• [Supplied information]:
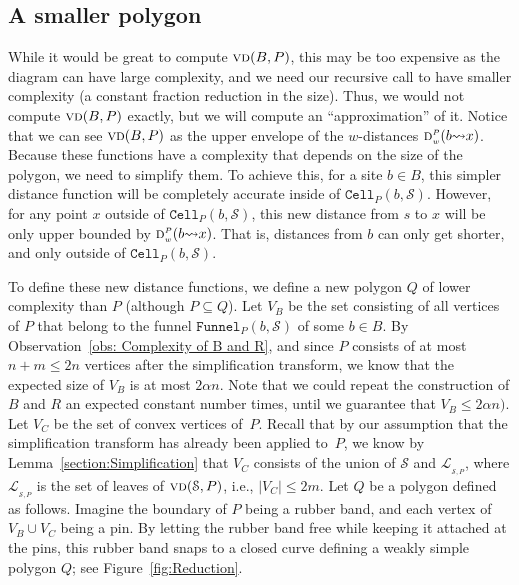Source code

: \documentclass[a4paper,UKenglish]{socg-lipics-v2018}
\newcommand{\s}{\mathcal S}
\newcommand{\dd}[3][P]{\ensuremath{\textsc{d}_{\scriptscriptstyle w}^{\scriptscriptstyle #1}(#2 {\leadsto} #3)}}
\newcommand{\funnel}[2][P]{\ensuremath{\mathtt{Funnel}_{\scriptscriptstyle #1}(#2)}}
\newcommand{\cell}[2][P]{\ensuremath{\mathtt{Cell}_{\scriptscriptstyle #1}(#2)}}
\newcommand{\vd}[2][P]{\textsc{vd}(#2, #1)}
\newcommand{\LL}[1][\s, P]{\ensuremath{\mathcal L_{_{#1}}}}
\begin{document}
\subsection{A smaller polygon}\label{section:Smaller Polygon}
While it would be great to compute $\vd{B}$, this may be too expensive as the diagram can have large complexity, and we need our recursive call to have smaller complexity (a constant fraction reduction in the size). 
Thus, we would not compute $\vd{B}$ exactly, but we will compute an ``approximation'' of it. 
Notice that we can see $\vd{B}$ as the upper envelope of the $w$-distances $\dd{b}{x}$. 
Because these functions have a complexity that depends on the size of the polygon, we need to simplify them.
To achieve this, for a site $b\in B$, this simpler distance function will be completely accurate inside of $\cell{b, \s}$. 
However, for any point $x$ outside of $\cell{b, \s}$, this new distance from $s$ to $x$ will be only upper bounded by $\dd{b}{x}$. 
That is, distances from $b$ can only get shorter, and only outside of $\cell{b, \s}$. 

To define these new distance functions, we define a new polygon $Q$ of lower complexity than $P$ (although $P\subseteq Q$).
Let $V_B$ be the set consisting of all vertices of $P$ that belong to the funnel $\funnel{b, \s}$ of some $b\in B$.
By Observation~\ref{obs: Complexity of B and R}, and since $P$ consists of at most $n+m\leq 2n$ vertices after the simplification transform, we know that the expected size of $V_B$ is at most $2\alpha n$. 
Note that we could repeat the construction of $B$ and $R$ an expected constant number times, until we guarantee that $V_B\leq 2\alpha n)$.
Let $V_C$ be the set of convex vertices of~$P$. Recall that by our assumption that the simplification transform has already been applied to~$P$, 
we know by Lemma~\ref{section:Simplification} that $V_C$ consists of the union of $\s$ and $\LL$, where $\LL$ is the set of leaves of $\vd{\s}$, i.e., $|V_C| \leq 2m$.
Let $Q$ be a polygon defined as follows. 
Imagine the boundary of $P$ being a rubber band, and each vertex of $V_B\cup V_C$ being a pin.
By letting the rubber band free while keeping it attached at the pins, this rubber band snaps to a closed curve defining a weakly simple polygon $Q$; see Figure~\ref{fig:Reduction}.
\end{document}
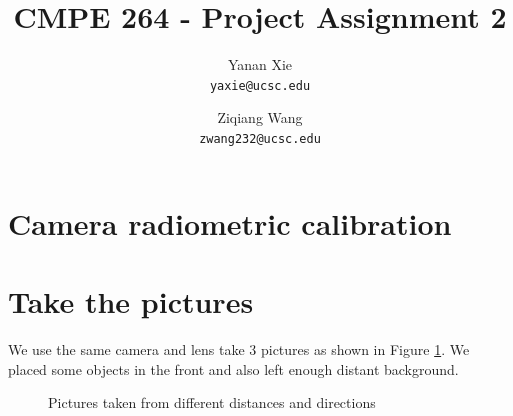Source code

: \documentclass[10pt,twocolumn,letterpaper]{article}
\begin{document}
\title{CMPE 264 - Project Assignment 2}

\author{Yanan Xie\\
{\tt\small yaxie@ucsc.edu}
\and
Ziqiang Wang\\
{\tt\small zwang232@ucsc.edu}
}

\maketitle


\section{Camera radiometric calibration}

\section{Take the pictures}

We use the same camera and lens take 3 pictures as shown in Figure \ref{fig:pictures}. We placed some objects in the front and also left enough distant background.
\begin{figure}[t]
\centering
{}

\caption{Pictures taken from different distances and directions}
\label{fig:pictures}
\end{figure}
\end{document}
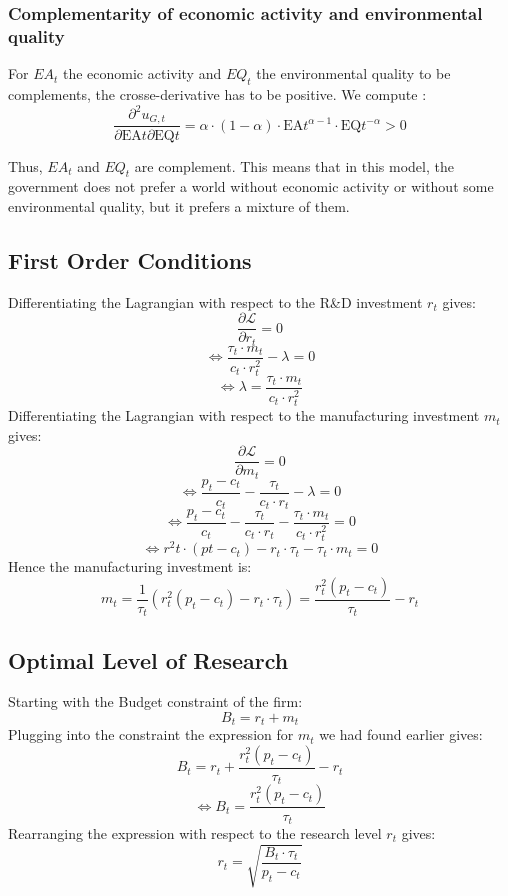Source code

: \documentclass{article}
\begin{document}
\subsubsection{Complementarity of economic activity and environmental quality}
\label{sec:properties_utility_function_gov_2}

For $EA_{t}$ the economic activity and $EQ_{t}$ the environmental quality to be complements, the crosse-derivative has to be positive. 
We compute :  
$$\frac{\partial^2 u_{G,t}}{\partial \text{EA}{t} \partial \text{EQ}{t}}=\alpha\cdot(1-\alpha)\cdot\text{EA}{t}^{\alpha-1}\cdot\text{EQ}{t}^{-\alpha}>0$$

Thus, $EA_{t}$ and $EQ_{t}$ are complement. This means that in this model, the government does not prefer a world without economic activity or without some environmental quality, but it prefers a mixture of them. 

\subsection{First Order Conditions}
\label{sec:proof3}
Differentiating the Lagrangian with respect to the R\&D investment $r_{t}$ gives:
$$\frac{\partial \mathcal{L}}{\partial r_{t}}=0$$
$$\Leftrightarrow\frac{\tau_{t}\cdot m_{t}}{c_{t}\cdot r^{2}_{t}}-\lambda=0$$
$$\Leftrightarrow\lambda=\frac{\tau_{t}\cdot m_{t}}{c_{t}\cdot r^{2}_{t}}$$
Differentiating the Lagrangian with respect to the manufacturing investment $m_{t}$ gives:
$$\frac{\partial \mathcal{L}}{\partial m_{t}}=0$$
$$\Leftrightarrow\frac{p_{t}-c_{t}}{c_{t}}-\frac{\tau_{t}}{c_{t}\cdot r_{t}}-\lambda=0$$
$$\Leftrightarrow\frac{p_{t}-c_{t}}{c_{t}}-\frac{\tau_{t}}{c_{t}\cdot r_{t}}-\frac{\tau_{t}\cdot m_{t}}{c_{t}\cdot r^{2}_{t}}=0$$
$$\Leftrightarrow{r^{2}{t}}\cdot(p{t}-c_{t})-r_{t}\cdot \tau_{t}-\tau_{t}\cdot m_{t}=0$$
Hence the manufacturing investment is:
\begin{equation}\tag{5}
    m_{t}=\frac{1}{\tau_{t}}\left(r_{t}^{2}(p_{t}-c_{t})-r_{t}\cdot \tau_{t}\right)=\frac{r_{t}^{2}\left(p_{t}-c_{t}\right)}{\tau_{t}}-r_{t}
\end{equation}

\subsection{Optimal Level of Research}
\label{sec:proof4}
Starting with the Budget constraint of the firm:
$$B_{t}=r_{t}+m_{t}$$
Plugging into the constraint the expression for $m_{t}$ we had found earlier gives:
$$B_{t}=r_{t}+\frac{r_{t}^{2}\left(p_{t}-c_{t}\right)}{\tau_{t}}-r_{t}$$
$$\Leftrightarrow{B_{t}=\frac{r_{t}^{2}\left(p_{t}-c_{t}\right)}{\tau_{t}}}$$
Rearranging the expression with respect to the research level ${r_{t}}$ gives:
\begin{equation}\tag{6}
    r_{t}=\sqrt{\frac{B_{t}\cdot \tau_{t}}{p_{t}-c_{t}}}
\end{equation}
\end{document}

* * *

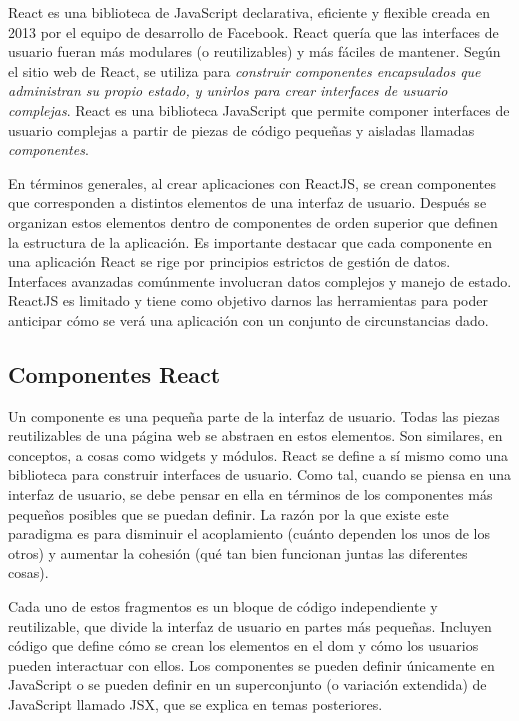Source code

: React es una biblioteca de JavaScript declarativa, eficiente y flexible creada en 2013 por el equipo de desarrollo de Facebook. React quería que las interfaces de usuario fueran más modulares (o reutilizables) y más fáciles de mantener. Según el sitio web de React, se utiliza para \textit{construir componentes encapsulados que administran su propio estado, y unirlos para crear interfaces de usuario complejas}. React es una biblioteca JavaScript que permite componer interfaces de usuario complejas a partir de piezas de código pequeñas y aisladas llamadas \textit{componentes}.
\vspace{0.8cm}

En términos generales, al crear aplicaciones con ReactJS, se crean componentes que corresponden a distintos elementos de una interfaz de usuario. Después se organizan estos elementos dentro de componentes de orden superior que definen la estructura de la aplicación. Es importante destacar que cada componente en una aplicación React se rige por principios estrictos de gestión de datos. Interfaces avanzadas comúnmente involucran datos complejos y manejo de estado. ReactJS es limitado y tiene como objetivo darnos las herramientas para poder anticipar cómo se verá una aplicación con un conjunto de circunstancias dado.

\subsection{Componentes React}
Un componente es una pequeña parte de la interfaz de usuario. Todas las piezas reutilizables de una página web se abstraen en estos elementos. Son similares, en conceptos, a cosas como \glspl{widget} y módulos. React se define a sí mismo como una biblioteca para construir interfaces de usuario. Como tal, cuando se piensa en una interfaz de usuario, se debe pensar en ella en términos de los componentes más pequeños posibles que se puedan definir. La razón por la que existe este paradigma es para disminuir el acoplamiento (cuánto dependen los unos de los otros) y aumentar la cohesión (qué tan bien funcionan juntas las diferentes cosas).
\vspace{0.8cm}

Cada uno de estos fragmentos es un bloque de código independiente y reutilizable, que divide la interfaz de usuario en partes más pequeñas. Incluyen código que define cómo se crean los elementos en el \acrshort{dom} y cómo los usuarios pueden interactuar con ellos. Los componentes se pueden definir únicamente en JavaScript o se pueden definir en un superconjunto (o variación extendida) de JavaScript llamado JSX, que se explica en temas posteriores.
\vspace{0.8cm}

• [Your task]: Find every line above that contains the word "mathtt", and return each one.

• [Expected answer]:
\newcommand{\funnel}[2][P]{\ensuremath{\mathtt{Funnel}_{\scriptscriptstyle #1}(#2)}}
\newcommand{\cell}[2][P]{\ensuremath{\mathtt{Cell}_{\scriptscriptstyle #1}(#2)}}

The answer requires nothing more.